• Problem description:
The entries below should be copied exactly and completely.

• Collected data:
[Start of Attachment]

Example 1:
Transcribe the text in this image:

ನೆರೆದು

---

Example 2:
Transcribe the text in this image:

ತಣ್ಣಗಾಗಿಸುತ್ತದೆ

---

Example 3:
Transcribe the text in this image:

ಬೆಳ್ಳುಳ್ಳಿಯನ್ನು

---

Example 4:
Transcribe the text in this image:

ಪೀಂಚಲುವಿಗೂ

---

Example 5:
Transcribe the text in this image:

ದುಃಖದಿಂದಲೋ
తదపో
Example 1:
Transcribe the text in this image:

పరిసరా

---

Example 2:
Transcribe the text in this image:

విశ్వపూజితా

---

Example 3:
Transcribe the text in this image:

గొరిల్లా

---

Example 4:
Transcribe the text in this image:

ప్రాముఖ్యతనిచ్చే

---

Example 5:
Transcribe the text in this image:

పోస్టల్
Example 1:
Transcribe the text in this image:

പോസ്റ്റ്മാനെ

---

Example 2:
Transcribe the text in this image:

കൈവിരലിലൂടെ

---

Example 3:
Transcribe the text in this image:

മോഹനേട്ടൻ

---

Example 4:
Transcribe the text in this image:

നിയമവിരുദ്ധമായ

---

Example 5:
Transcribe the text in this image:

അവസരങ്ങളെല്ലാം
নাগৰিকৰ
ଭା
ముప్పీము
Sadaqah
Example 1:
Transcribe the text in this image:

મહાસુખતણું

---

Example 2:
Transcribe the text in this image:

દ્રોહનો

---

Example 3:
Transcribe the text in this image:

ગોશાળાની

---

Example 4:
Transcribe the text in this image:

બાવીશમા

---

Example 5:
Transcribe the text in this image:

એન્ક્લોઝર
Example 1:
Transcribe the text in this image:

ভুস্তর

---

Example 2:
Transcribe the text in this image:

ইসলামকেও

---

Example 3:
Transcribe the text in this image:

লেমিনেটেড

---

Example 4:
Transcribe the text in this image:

[End of Attachment]

• Exercise answer:
Example 1:
Transcribe the text in this image:

ನೆರೆದು

---

Example 2:
Transcribe the text in this image:

ತಣ್ಣಗಾಗಿಸುತ್ತದೆ

---

Example 3:
Transcribe the text in this image:

ಬೆಳ್ಳುಳ್ಳಿಯನ್ನು

---

Example 4:
Transcribe the text in this image:

ಪೀಂಚಲುವಿಗೂ

---

Example 5:
Transcribe the text in this image:

ದುಃಖದಿಂದಲೋ
తదపో
Example 1:
Transcribe the text in this image:

పరిసరా

---

Example 2:
Transcribe the text in this image:

విశ్వపూజితా

---

Example 3:
Transcribe the text in this image:

గొరిల్లా

---

Example 4:
Transcribe the text in this image:

ప్రాముఖ్యతనిచ్చే

---

Example 5:
Transcribe the text in this image:

పోస్టల్
Example 1:
Transcribe the text in this image:

പോസ്റ്റ്മാനെ

---

Example 2:
Transcribe the text in this image:

കൈവിരലിലൂടെ

---

Example 3:
Transcribe the text in this image:

മോഹനേട്ടൻ

---

Example 4:
Transcribe the text in this image:

നിയമവിരുദ്ധമായ

---

Example 5:
Transcribe the text in this image:

അവസരങ്ങളെല്ലാം
নাগৰিকৰ
ଭା
ముప్పీము
Sadaqah
Example 1:
Transcribe the text in this image:

મહાસુખતણું

---

Example 2:
Transcribe the text in this image:

દ્રોહનો

---

Example 3:
Transcribe the text in this image:

ગોશાળાની

---

Example 4:
Transcribe the text in this image:

બાવીશમા

---

Example 5:
Transcribe the text in this image:

એન્ક્લોઝર
Example 1:
Transcribe the text in this image:

ভুস্তর

---

Example 2:
Transcribe the text in this image:

ইসলামকেও

---

Example 3:
Transcribe the text in this image:

লেমিনেটেড

---

Example 4:
Transcribe the text in this image:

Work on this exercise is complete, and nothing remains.